Please repeat each line of the data exactly, with nothing left out.

------ EXCERPTED DATA ------

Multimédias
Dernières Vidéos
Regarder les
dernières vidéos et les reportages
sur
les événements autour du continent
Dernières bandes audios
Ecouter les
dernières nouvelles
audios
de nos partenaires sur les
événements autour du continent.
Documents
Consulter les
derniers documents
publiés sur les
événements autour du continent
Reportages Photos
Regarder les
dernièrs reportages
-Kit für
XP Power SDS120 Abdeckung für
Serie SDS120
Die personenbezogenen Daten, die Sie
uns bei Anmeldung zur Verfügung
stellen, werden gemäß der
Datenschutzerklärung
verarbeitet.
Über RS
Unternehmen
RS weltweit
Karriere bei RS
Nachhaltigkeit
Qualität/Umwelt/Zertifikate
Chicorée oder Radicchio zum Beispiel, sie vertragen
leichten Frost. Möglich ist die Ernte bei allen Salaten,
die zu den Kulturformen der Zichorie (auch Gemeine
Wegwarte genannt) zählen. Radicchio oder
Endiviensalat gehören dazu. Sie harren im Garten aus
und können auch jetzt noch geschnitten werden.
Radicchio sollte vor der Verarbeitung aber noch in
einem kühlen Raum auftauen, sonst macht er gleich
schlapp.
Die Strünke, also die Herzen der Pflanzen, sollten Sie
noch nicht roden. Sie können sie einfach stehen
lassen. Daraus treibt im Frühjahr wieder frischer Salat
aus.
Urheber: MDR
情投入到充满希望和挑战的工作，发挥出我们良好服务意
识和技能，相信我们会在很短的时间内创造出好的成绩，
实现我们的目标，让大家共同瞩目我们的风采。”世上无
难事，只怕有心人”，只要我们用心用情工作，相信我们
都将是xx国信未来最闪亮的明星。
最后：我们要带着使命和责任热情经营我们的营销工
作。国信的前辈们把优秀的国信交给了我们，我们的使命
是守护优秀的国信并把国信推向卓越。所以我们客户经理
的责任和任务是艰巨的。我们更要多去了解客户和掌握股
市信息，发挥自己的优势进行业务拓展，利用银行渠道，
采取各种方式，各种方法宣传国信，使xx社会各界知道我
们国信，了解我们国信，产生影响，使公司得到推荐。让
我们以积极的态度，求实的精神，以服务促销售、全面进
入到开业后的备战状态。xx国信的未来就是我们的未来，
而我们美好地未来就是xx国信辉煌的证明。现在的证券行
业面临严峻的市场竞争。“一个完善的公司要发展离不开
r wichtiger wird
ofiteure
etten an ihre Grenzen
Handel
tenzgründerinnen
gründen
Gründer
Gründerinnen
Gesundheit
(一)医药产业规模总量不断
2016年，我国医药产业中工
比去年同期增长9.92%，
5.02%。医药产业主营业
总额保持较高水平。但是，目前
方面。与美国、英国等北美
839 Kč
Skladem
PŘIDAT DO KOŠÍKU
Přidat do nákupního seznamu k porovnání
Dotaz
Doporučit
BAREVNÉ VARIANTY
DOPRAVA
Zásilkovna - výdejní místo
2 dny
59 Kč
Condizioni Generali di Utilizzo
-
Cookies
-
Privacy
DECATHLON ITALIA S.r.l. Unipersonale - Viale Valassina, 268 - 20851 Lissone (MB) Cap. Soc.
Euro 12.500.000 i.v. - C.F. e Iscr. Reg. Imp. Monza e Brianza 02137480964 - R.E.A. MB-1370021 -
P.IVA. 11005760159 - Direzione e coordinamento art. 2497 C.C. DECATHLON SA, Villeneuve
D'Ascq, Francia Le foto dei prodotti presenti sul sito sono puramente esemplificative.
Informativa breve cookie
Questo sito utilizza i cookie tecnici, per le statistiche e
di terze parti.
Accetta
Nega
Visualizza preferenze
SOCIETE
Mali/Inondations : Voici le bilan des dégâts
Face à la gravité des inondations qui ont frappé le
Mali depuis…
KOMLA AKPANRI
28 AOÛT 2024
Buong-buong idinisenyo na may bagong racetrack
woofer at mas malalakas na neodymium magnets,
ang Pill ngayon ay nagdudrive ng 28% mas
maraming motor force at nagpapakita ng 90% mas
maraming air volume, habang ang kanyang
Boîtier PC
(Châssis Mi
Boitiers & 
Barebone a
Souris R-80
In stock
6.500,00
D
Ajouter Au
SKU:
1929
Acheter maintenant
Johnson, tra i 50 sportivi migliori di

------

## OUTPUT FOR THIS EXERCISE
Multimédias
Dernières Vidéos
Regarder les
dernières vidéos et les reportages
sur
les événements autour du continent
Dernières bandes audios
Ecouter les
dernières nouvelles
audios
de nos partenaires sur les
événements autour du continent.
Documents
Consulter les
derniers documents
publiés sur les
événements autour du continent
Reportages Photos
Regarder les
dernièrs reportages
-Kit für
XP Power SDS120 Abdeckung für
Serie SDS120
Die personenbezogenen Daten, die Sie
uns bei Anmeldung zur Verfügung
stellen, werden gemäß der
Datenschutzerklärung
verarbeitet.
Über RS
Unternehmen
RS weltweit
Karriere bei RS
Nachhaltigkeit
Qualität/Umwelt/Zertifikate
Chicorée oder Radicchio zum Beispiel, sie vertragen
leichten Frost. Möglich ist die Ernte bei allen Salaten,
die zu den Kulturformen der Zichorie (auch Gemeine
Wegwarte genannt) zählen. Radicchio oder
Endiviensalat gehören dazu. Sie harren im Garten aus
und können auch jetzt noch geschnitten werden.
Radicchio sollte vor der Verarbeitung aber noch in
einem kühlen Raum auftauen, sonst macht er gleich
schlapp.
Die Strünke, also die Herzen der Pflanzen, sollten Sie
noch nicht roden. Sie können sie einfach stehen
lassen. Daraus treibt im Frühjahr wieder frischer Salat
aus.
Urheber: MDR
情投入到充满希望和挑战的工作，发挥出我们良好服务意
识和技能，相信我们会在很短的时间内创造出好的成绩，
实现我们的目标，让大家共同瞩目我们的风采。”世上无
难事，只怕有心人”，只要我们用心用情工作，相信我们
都将是xx国信未来最闪亮的明星。
最后：我们要带着使命和责任热情经营我们的营销工
作。国信的前辈们把优秀的国信交给了我们，我们的使命
是守护优秀的国信并把国信推向卓越。所以我们客户经理
的责任和任务是艰巨的。我们更要多去了解客户和掌握股
市信息，发挥自己的优势进行业务拓展，利用银行渠道，
采取各种方式，各种方法宣传国信，使xx社会各界知道我
们国信，了解我们国信，产生影响，使公司得到推荐。让
我们以积极的态度，求实的精神，以服务促销售、全面进
入到开业后的备战状态。xx国信的未来就是我们的未来，
而我们美好地未来就是xx国信辉煌的证明。现在的证券行
业面临严峻的市场竞争。“一个完善的公司要发展离不开
r wichtiger wird
ofiteure
etten an ihre Grenzen
Handel
tenzgründerinnen
gründen
Gründer
Gründerinnen
Gesundheit
(一)医药产业规模总量不断
2016年，我国医药产业中工
比去年同期增长9.92%，
5.02%。医药产业主营业
总额保持较高水平。但是，目前
方面。与美国、英国等北美
839 Kč
Skladem
PŘIDAT DO KOŠÍKU
Přidat do nákupního seznamu k porovnání
Dotaz
Doporučit
BAREVNÉ VARIANTY
DOPRAVA
Zásilkovna - výdejní místo
2 dny
59 Kč
Condizioni Generali di Utilizzo
-
Cookies
-
Privacy
DECATHLON ITALIA S.r.l. Unipersonale - Viale Valassina, 268 - 20851 Lissone (MB) Cap. Soc.
Euro 12.500.000 i.v. - C.F. e Iscr. Reg. Imp. Monza e Brianza 02137480964 - R.E.A. MB-1370021 -
P.IVA. 11005760159 - Direzione e coordinamento art. 2497 C.C. DECATHLON SA, Villeneuve
D'Ascq, Francia Le foto dei prodotti presenti sul sito sono puramente esemplificative.
Informativa breve cookie
Questo sito utilizza i cookie tecnici, per le statistiche e
di terze parti.
Accetta
Nega
Visualizza preferenze
SOCIETE
Mali/Inondations : Voici le bilan des dégâts
Face à la gravité des inondations qui ont frappé le
Mali depuis…
KOMLA AKPANRI
28 AOÛT 2024
Buong-buong idinisenyo na may bagong racetrack
woofer at mas malalakas na neodymium magnets,
ang Pill ngayon ay nagdudrive ng 28% mas
maraming motor force at nagpapakita ng 90% mas
maraming air volume, habang ang kanyang
Boîtier PC
(Châssis Mi
Boitiers & 
Barebone a
Souris R-80
In stock
6.500,00
D
Ajouter Au
SKU:
1929
Acheter maintenant
Johnson, tra i 50 sportivi migliori di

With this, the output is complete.